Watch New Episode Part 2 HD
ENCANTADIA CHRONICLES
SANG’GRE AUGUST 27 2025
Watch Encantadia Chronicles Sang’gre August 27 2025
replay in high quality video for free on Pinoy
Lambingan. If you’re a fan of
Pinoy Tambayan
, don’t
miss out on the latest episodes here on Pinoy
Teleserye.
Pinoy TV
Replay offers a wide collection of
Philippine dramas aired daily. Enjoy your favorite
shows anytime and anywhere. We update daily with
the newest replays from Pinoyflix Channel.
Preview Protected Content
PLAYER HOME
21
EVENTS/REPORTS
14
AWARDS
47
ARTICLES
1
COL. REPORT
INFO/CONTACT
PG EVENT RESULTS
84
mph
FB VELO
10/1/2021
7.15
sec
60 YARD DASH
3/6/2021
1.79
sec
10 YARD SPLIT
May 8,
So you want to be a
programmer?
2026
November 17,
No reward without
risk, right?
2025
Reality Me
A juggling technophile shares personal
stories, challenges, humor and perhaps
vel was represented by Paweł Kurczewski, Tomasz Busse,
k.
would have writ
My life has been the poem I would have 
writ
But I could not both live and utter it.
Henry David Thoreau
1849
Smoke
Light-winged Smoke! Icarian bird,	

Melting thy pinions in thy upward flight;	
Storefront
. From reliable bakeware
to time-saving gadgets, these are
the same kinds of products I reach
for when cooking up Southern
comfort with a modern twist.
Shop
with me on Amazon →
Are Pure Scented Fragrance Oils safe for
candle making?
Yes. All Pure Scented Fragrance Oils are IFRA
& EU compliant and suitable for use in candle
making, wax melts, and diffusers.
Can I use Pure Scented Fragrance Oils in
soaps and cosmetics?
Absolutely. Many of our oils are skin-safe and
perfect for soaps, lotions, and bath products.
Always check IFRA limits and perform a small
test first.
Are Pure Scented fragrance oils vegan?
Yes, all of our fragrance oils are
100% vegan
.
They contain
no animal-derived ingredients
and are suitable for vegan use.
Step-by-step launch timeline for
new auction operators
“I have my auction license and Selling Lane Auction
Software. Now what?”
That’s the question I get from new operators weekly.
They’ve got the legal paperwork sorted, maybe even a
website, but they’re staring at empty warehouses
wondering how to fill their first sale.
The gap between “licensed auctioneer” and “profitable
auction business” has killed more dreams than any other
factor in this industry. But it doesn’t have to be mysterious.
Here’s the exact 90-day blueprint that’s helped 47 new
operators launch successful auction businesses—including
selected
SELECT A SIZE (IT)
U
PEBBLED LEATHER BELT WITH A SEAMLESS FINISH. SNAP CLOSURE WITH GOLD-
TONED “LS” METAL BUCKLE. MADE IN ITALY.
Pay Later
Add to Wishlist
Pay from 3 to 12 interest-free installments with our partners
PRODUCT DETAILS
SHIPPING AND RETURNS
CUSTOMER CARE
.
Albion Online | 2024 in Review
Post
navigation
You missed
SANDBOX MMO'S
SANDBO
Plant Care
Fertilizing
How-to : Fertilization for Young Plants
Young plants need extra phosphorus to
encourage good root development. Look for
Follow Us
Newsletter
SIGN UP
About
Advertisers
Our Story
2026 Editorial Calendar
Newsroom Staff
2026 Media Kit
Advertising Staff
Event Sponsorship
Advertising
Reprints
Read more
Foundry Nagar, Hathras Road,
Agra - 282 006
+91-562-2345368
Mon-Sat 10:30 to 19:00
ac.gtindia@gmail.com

────

→ What is needed
The response should contain each record above, retyped exactly.

→ Answer for the task
Watch New Episode Part 2 HD
ENCANTADIA CHRONICLES
SANG’GRE AUGUST 27 2025
Watch Encantadia Chronicles Sang’gre August 27 2025
replay in high quality video for free on Pinoy
Lambingan. If you’re a fan of
Pinoy Tambayan
, don’t
miss out on the latest episodes here on Pinoy
Teleserye.
Pinoy TV
Replay offers a wide collection of
Philippine dramas aired daily. Enjoy your favorite
shows anytime and anywhere. We update daily with
the newest replays from Pinoyflix Channel.
Preview Protected Content
PLAYER HOME
21
EVENTS/REPORTS
14
AWARDS
47
ARTICLES
1
COL. REPORT
INFO/CONTACT
PG EVENT RESULTS
84
mph
FB VELO
10/1/2021
7.15
sec
60 YARD DASH
3/6/2021
1.79
sec
10 YARD SPLIT
May 8,
So you want to be a
programmer?
2026
November 17,
No reward without
risk, right?
2025
Reality Me
A juggling technophile shares personal
stories, challenges, humor and perhaps
vel was represented by Paweł Kurczewski, Tomasz Busse,
k.
would have writ
My life has been the poem I would have 
writ
But I could not both live and utter it.
Henry David Thoreau
1849
Smoke
Light-winged Smoke! Icarian bird,	

Melting thy pinions in thy upward flight;	
Storefront
. From reliable bakeware
to time-saving gadgets, these are
the same kinds of products I reach
for when cooking up Southern
comfort with a modern twist.
Shop
with me on Amazon →
Are Pure Scented Fragrance Oils safe for
candle making?
Yes. All Pure Scented Fragrance Oils are IFRA
& EU compliant and suitable for use in candle
making, wax melts, and diffusers.
Can I use Pure Scented Fragrance Oils in
soaps and cosmetics?
Absolutely. Many of our oils are skin-safe and
perfect for soaps, lotions, and bath products.
Always check IFRA limits and perform a small
test first.
Are Pure Scented fragrance oils vegan?
Yes, all of our fragrance oils are
100% vegan
.
They contain
no animal-derived ingredients
and are suitable for vegan use.
Step-by-step launch timeline for
new auction operators
“I have my auction license and Selling Lane Auction
Software. Now what?”
That’s the question I get from new operators weekly.
They’ve got the legal paperwork sorted, maybe even a
website, but they’re staring at empty warehouses
wondering how to fill their first sale.
The gap between “licensed auctioneer” and “profitable
auction business” has killed more dreams than any other
factor in this industry. But it doesn’t have to be mysterious.
Here’s the exact 90-day blueprint that’s helped 47 new
operators launch successful auction businesses—including
selected
SELECT A SIZE (IT)
U
PEBBLED LEATHER BELT WITH A SEAMLESS FINISH. SNAP CLOSURE WITH GOLD-
TONED “LS” METAL BUCKLE. MADE IN ITALY.
Pay Later
Add to Wishlist
Pay from 3 to 12 interest-free installments with our partners
PRODUCT DETAILS
SHIPPING AND RETURNS
CUSTOMER CARE
.
Albion Online | 2024 in Review
Post
navigation
You missed
SANDBOX MMO'S
SANDBO
Plant Care
Fertilizing
How-to : Fertilization for Young Plants
Young plants need extra phosphorus to
encourage good root development. Look for
Follow Us
Newsletter
SIGN UP
About
Advertisers
Our Story
2026 Editorial Calendar
Newsroom Staff
2026 Media Kit
Advertising Staff
Event Sponsorship
Advertising
Reprints
Read more
Foundry Nagar, Hathras Road,
Agra - 282 006
+91-562-2345368
Mon-Sat 10:30 to 19:00
ac.gtindia@gmail.com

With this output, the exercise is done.